I took a ghost tour when we were in New Orleans. But I didn’t book a reservation with any of the tour companies. My dead ancestors guided me around.
You see, with my heart of hearts I believe that when I went looking for the ghosts of my ancestors in New Orleans, I found them. Or, rather, they found me. It’s the only way I can explain what happened.
Wayne and I didn’t have much time to spend in the city. We were only there overnight. Wayne and I didn’t quite know where to start roaming the morning we disembarked from our ship and stowed our bags at the hotel. Even for all of the research I’d done pre-trip, I had failed to do one thing: map out a plan of attack for the day we’d be spending in New Orleans.
The only thing I for sure knew I wanted to do/see was the thing we crossed off first: take a picture of the St. Louis Cathedral.

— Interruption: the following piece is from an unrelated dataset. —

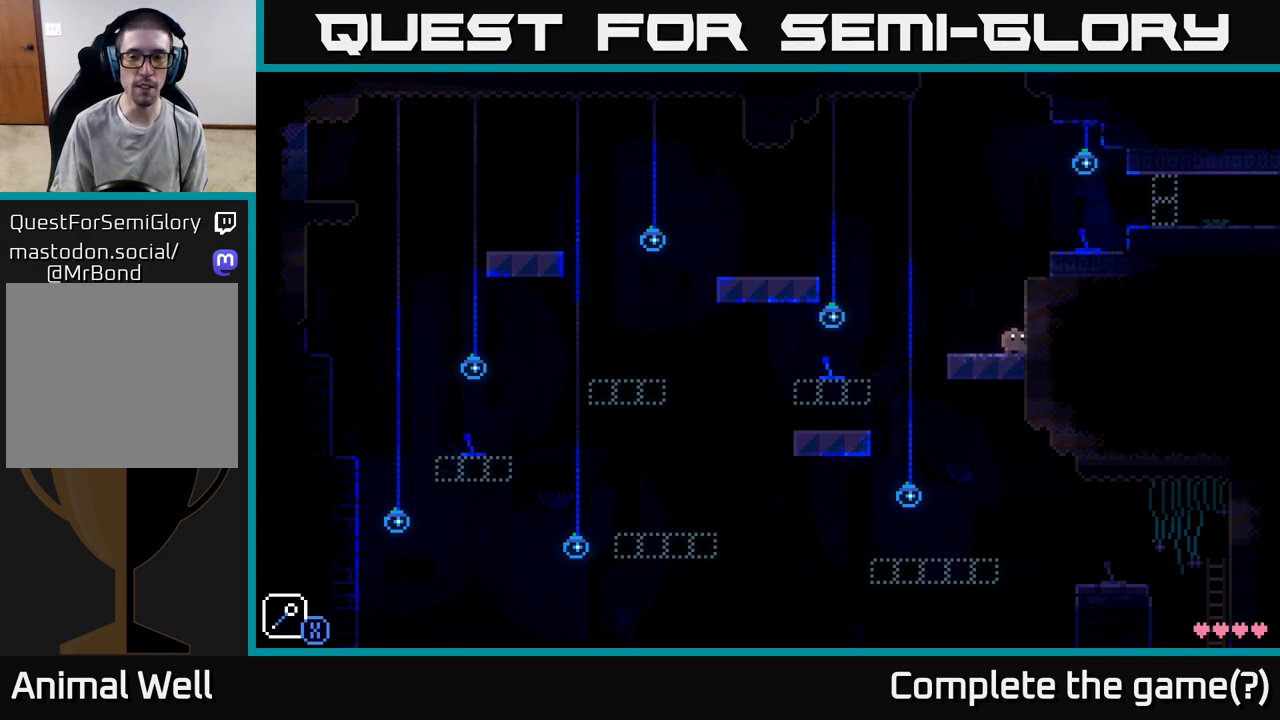
{"buttons": [], "left_stick": "center", "right_stick": "center", "events": []}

I wanted to do it for sentimental reasons involving a picture I have with my grandma and grandpa standing in front of it. (She grew up in the French Quarter. The photo I have is when they returned many years later after having moved away.)
So there we were, standing across from the St. Louis Cathedral near Cafe du Monde, looking cluelessly at each other. I’d taken my pictures. Now what? That’s when a ghostly whisper tickled my ear:
Find Marie Leveau’s grave…
It seemed sort of cheesy and, well, paranormal touristy. Didn’t all ghosts enthusiasts rush to see the Voodoo Queen’s resting place? I didn’t want to be so…normal.
But my gut told me to go. So I dragged Wayne back to the tourist information center and we got directions to St. Louis Cemetery No. 1.
Even though Marie Leveau’s tomb is near the entrance, we walked the entire cemetery before we found it. (There were people cleaning hers. I thought it was a family tending to a family plot. I hadn’t wanted to bother them. But then we found out they were tending hers. That’s a post for another day, though.)
After our trip to the cemetery we went to grab lunch. (At Acme Oyster House, which was the site of a Man vs. Food challenge.) Next, we briefly stopped back by the hotel (which was right around the corner from the restaurant) and asked which direction we’d head to find the Dauphine Orleans hotel. (I’d almost booked us there. I was curious to see what we may have missed out on, but also because of it’s history as a bordello.)
Anyway, that’s when our ghost tour of New Orleans really began. I was suddenly very much aware Wayne and I were not alone. And it had nothing to do with the crowds of other tourists clogging the sidewalks.
I felt the presence of my ancestors. I felt them excitedly pulling me as they lead the way through the streets of their city on a hurried paranormal scavenger hunt of sorts.
They took us from haunted theaters to marketplaces, and past spooky stays and eerie eateries and pubs.
Curiously, I never did get to see the one place I initially set out to find: the Dauphine Orleans. Maybe my ancestors remembered when it was a place no respectable lady would purposely go and therefore did not help me find it.
However, they did lead me to two haunts which surprised me. Well, I shoud say my reaction to them was surprising.
Kind of like Marie Leveau’s grave, the LaLaurie Mansion comes up so often as being one of the most haunted, scariest places, that’s it’s lost some of its allure. I had no interest in looking for it, but my ancestor’s led me there anyway. Kind of straight there, which was weird.
I had a very strong reaction upon seeing it. I was first startled, then I wanted to cry. I felt such an overwhelming sadness. After I took some pics I just wanted to escape from it. I’ve never had a reaction like that to just seeing a place, without even stepping foot inside.
Like St. Louis Cemetery No 1., another place my ancestors seemed to want me to see also had to do with Marie Leveau. This time it was the shop named after her.
I would’ve been very upset if we got home, I started thinking about all the places we should’ve seen, and I remembered this one. My ancestors were watching out for my peace of mind when they guided me here. Perhaps it was some kind of connection with my great, great grandma who shares a resting place with the Voodoo Queen?